The county is reviewing and updating its policies to ensure that its libraries meet Texas laws and to assure parents that “they will have knowledge, oversight, and guidance of what their children are provided access to in our libraries and through our online subscriptions,” the statement said.
Schools quietly pulling books off shelves
One of the lead activists in the case, Leila Green Little, who serves as a board member for the Llano library system’s fundraising group, said that a lawsuit was necessary “because we had no other remaining avenue to pursue change. We attended meetings, made comments, wrote letters and pleaded with the county to stop the censorship, and they never changed course.”







Green Little used public-information requests to obtain emails between the county and conservative activists that detailed the lengths to which the two sides joined forces to gut the library board and remove books.
The debate was triggered in the fall when a conservative activist in Llano, Bonnie Wallace, emailed to the county a list of 60 titles she found offensive and suggested “all the pastors to get involved in this. Perhaps they can organize a weekly prayer vigil on this specific issue. … May God protect our children from this FILTH,” the suit alleges.
Several of the books Wallace mentioned, including such adult works as “Caste: The Origins of Our Discontents,” by Pulitzer Prize-winning journalist Isabel Wilkerson, and “They Called Themselves the K.K.K.: The Birth of an American Terrorist Group” by Susan Campbell Bartoletti, have disappeared from the library’s collection. Wallace, who was subsequently named vice chair of the new library board, declined to comment.
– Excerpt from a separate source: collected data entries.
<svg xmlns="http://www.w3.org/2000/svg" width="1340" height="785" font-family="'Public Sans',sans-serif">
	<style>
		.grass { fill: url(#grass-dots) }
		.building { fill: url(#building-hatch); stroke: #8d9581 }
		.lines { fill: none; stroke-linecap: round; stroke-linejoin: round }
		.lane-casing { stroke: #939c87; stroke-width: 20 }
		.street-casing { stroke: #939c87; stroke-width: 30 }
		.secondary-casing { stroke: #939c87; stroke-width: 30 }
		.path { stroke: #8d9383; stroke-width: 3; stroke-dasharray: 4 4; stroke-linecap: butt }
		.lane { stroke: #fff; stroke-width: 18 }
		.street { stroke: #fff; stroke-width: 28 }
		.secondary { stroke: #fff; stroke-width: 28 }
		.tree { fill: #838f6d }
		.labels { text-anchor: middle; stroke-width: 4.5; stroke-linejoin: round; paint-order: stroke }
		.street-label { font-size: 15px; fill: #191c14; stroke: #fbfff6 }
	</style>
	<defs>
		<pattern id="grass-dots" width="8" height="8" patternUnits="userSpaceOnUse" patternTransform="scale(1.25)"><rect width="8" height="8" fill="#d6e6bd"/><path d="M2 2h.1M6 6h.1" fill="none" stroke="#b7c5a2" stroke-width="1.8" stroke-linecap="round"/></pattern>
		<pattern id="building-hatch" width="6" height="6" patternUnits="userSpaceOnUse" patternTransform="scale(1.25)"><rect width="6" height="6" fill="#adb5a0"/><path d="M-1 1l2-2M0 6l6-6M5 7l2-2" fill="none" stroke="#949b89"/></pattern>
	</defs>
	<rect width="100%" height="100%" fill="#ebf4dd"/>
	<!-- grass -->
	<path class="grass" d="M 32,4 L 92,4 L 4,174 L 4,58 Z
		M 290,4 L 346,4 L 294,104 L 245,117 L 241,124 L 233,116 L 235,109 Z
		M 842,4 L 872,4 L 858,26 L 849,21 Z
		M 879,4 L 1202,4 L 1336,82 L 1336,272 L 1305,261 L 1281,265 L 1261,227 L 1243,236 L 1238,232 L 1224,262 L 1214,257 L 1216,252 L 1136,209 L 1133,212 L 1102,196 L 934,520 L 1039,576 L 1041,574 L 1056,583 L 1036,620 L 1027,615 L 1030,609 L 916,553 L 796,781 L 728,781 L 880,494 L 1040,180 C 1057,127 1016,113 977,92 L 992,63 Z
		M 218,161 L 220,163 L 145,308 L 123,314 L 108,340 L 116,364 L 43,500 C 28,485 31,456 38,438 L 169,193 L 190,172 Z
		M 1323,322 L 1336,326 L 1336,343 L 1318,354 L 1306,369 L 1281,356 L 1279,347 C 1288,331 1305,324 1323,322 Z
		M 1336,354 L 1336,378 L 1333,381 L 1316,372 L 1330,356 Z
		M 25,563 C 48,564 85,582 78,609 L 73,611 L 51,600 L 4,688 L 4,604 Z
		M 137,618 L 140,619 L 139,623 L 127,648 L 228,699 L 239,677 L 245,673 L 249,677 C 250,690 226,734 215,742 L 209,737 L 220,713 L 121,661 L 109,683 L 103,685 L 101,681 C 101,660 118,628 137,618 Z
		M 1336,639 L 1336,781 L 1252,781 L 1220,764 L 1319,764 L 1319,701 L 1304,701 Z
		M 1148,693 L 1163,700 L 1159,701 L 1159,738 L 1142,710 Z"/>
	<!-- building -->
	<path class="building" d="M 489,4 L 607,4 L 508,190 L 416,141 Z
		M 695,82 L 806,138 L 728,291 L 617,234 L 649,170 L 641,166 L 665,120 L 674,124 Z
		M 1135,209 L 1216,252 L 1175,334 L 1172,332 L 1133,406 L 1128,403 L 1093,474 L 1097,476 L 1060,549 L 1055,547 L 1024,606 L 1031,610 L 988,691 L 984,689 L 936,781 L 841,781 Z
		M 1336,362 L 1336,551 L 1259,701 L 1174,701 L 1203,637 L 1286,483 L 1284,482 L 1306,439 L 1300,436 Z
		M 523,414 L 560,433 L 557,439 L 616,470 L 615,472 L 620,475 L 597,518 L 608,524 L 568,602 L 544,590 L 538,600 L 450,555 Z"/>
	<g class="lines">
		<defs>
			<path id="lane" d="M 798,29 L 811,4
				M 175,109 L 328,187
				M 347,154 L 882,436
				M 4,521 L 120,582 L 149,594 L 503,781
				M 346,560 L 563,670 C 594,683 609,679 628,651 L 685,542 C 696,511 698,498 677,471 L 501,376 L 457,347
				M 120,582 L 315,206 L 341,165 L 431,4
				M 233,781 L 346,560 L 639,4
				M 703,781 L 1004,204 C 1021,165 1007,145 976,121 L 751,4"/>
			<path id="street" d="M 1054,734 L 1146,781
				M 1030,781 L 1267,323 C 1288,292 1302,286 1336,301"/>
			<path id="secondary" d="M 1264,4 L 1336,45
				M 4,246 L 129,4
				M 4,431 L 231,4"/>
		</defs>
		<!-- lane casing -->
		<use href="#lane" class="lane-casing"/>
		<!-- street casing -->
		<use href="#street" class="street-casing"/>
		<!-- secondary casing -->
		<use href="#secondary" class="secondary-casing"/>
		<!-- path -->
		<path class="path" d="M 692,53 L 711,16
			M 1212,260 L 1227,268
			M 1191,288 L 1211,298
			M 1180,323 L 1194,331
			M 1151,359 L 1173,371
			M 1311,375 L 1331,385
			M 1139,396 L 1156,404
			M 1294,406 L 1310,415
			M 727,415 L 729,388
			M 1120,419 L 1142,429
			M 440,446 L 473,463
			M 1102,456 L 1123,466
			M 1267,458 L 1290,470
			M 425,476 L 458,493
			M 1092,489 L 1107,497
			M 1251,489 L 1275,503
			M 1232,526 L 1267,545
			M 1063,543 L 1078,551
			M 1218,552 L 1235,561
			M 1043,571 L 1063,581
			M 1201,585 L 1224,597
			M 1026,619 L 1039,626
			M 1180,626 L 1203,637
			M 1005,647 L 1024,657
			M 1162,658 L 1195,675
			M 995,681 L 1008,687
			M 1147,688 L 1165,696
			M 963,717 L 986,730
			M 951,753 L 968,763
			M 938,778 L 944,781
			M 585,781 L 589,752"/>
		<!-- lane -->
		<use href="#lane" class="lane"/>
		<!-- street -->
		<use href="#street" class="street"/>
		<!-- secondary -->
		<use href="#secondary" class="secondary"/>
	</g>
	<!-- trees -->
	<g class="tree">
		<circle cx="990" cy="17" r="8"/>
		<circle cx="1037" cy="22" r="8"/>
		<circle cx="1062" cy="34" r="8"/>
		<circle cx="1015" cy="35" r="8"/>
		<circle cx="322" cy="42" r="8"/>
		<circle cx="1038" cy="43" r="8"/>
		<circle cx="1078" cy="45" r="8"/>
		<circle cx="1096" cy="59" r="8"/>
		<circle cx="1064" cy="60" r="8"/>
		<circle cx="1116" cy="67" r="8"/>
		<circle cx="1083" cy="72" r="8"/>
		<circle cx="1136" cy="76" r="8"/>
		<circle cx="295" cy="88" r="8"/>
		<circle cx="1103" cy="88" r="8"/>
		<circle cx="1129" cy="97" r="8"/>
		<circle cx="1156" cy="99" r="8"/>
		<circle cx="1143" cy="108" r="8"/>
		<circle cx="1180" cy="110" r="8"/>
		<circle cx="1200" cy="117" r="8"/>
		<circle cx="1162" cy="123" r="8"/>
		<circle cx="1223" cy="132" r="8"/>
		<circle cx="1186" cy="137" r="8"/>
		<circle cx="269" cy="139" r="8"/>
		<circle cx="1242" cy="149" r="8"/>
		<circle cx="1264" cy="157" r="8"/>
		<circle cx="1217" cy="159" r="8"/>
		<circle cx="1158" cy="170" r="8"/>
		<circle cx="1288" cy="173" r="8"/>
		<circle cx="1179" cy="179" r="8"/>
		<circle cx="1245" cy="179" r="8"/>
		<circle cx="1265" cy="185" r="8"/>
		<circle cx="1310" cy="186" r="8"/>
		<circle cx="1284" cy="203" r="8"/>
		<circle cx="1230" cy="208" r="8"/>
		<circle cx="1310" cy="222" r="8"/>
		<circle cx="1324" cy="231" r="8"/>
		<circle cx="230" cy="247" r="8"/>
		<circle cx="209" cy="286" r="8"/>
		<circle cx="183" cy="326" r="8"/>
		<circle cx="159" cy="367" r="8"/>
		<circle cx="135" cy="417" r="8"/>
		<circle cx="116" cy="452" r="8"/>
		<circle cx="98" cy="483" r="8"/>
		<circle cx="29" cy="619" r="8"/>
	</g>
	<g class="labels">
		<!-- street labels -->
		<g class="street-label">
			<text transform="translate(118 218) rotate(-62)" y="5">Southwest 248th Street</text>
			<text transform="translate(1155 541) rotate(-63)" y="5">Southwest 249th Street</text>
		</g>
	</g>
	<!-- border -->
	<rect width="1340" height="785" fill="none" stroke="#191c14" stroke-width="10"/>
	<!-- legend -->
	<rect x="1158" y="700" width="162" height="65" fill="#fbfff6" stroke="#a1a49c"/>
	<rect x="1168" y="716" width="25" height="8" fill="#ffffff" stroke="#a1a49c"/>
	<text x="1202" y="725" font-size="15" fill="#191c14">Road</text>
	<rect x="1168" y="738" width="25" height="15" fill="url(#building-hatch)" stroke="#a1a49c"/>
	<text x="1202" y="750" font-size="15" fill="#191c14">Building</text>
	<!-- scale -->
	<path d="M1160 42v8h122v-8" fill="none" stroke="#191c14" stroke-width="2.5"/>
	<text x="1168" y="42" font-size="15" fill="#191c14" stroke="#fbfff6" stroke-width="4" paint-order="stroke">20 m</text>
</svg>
The lawsuit also alleged that the county improperly fired librarian Suzette Baker, who oversaw a library branch in the community of Kingsland, because she refused to remove books from the shelves, created a display of historically banned books such as “To Kill a Mockingbird” and sat in on one of the new library board meetings — which was happening in her own library.
The county has said it will not comment on personnel matters; Baker said Monday that she is continuing to pursue her own legal options regarding her dismissal.
In a recent call with Texas librarians, Deborah Caldwell-Stone, director of the ALA’s Office for Intellectual Freedom, told the librarians that when an effort is made to remove materials from library shelves because of their content or viewpoint, that could be considered a violation of a library user’s First Amendment rights.
More books banned than ever before
Caldwell noted that federal case law in Texas has set a precedent for First Amendment claims. In 2000, a federal court ruled that a vote by the city council in Wichita Falls to allow citizens the right to censor books — resulting in the removal from children’s shelves of two gay-themed books, “Heather Has Two Mommies” and “Daddy’s Roommate” — was unconstitutional.
“Removing books altogether, removing books to a restricted shelf or imposing other restrictions on access may give rise to a First Amendment challenge, while disregarding established reconsideration policies supports a presumption by the court that the board’s motivations in removing the books are unconstitutional,” Caldwell said.